Well probably not an ode, but certainly an interesting discussion of the merits of print journals, particularly for some fields. Written by Karen Schneider (diva of Librarians’ Index to the Internet) she suggests faculty create their own mini-libraries if their librarians won’t keep the journals… also some interesting comments about journals as a mechanism of community.
Her commentary is on the National Book Critics Circle board blog.

August 9, 2007

Scholarly communication & author rights

Saw this entry on the Language Log blog.
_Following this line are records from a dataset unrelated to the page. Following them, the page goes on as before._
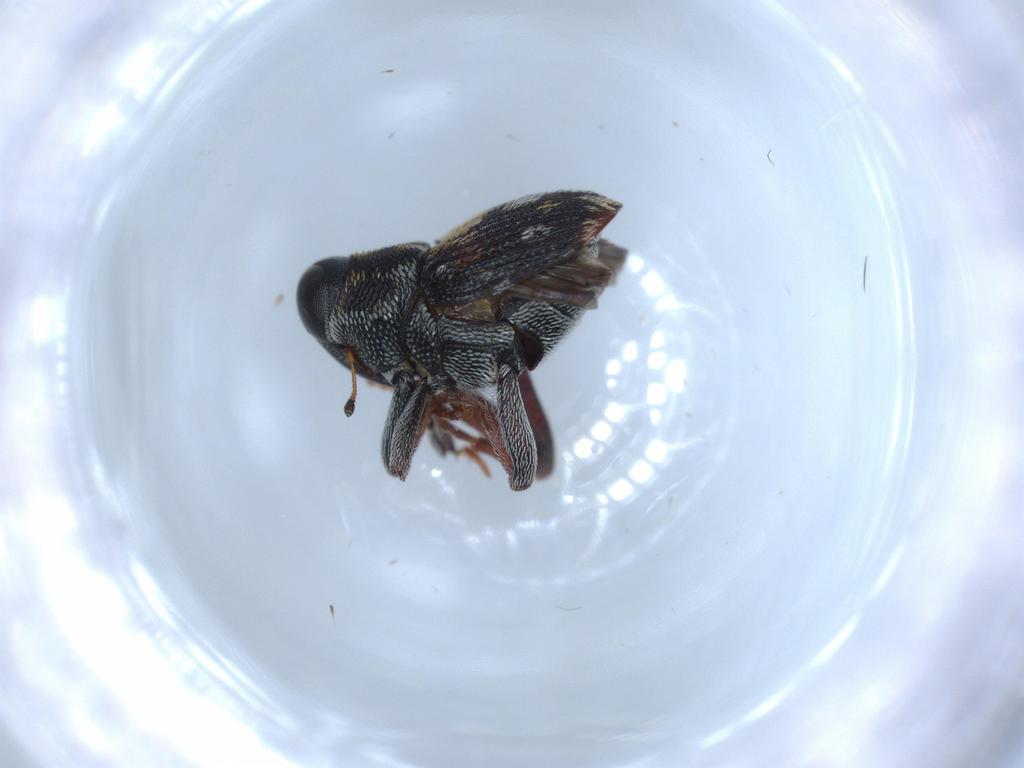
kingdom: Animalia
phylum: Arthropoda
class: Insecta
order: Coleoptera
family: Curculionidae
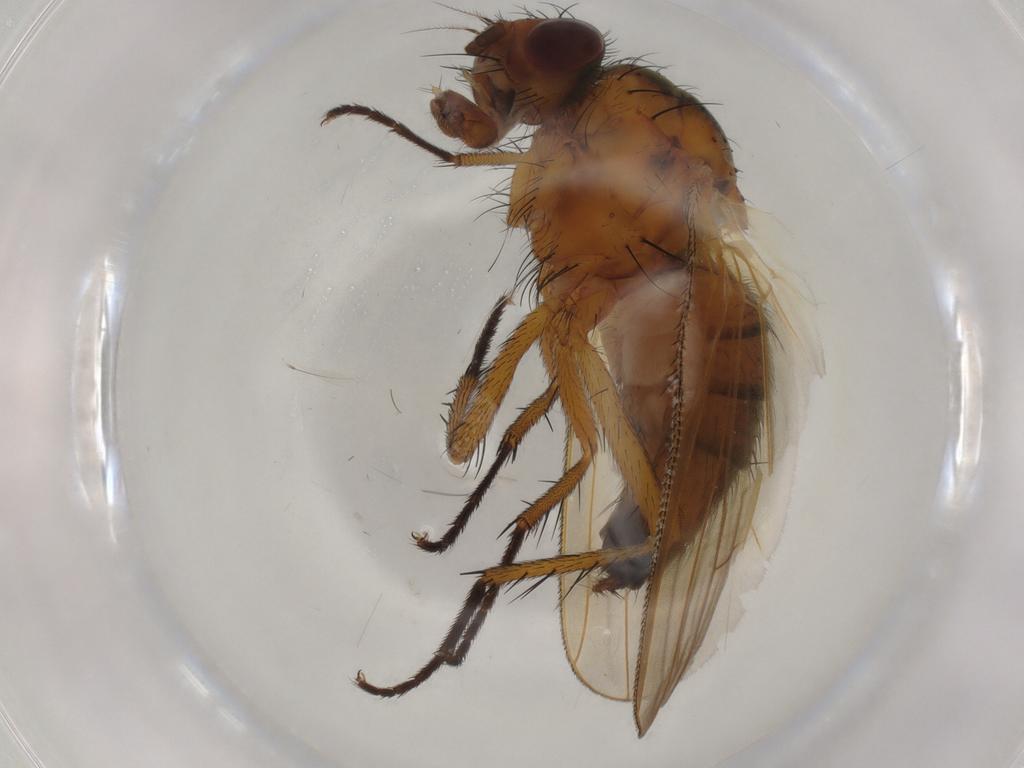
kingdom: Animalia
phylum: Arthropoda
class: Insecta
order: Diptera
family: Anthomyiidae
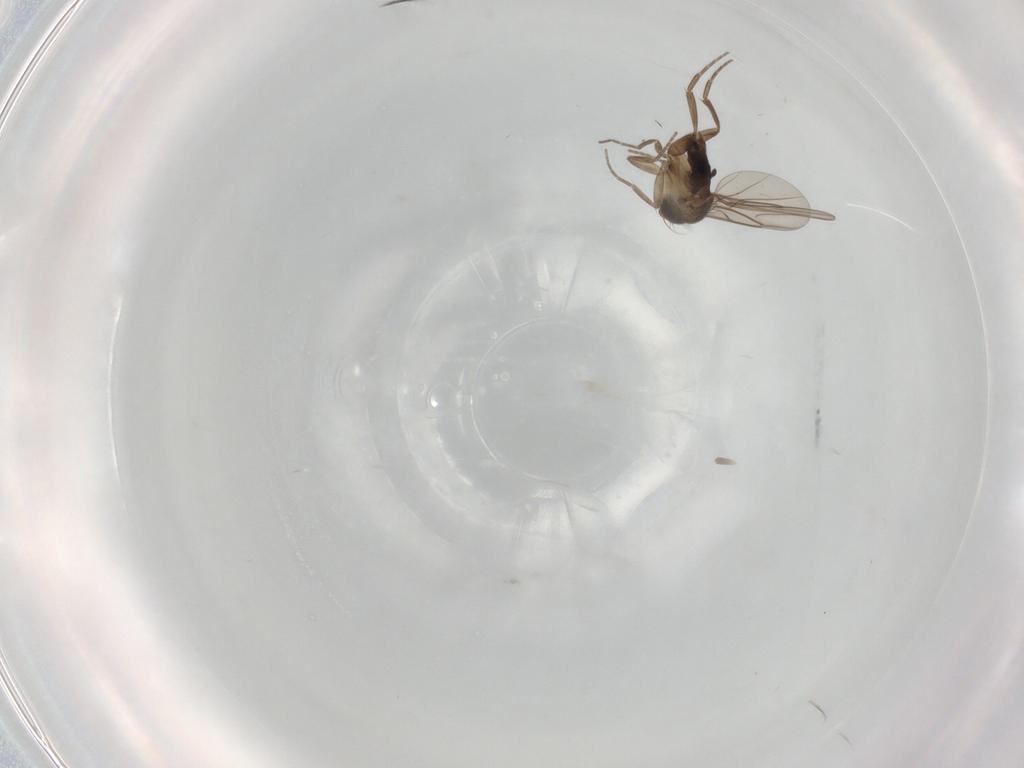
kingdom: Animalia
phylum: Arthropoda
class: Insecta
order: Diptera
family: Phoridae
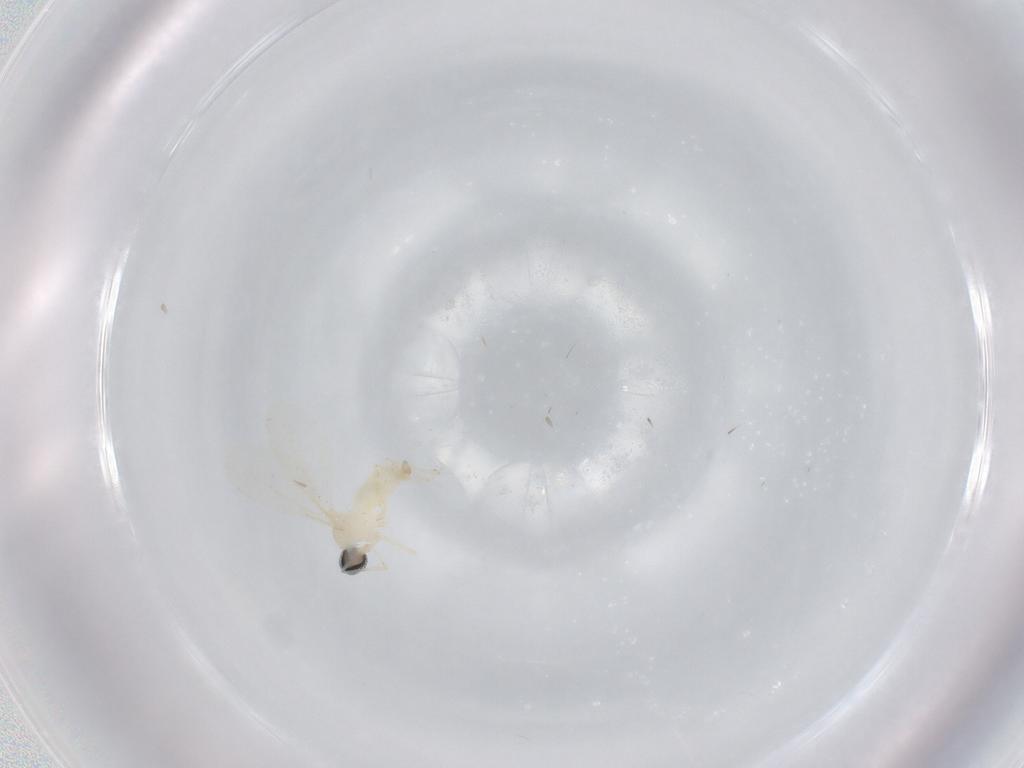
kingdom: Animalia
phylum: Arthropoda
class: Insecta
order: Diptera
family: Cecidomyiidae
The author has learned one of his articles has been purchased by a publisher to put in an book.

Of course, as a scholarly writer who signed away his secondary publishing rights, he won’t see a penny of the £646 Routledge paid Elsevier for the article.

I guess it’s fair enough that Taylor & Francis (who own Routledge) paid Elsevier (who own Speech Communication) rather than paying us, since Elsevier never paid us anything either, following the normal political economy of the scientific publishing industry: academics do the research, writing and editing, funded by universities and government research grants, and the publishing conglomerates hold the copyrights and collect the money. (That’s in order to reward creativity and to ensure that the authors will remain motivated to dream up new things in the future, you understand.)

A few days later, he was notified that as author of one of the chapters, he could buy the 6 volume set at only $837 - a 40% discount!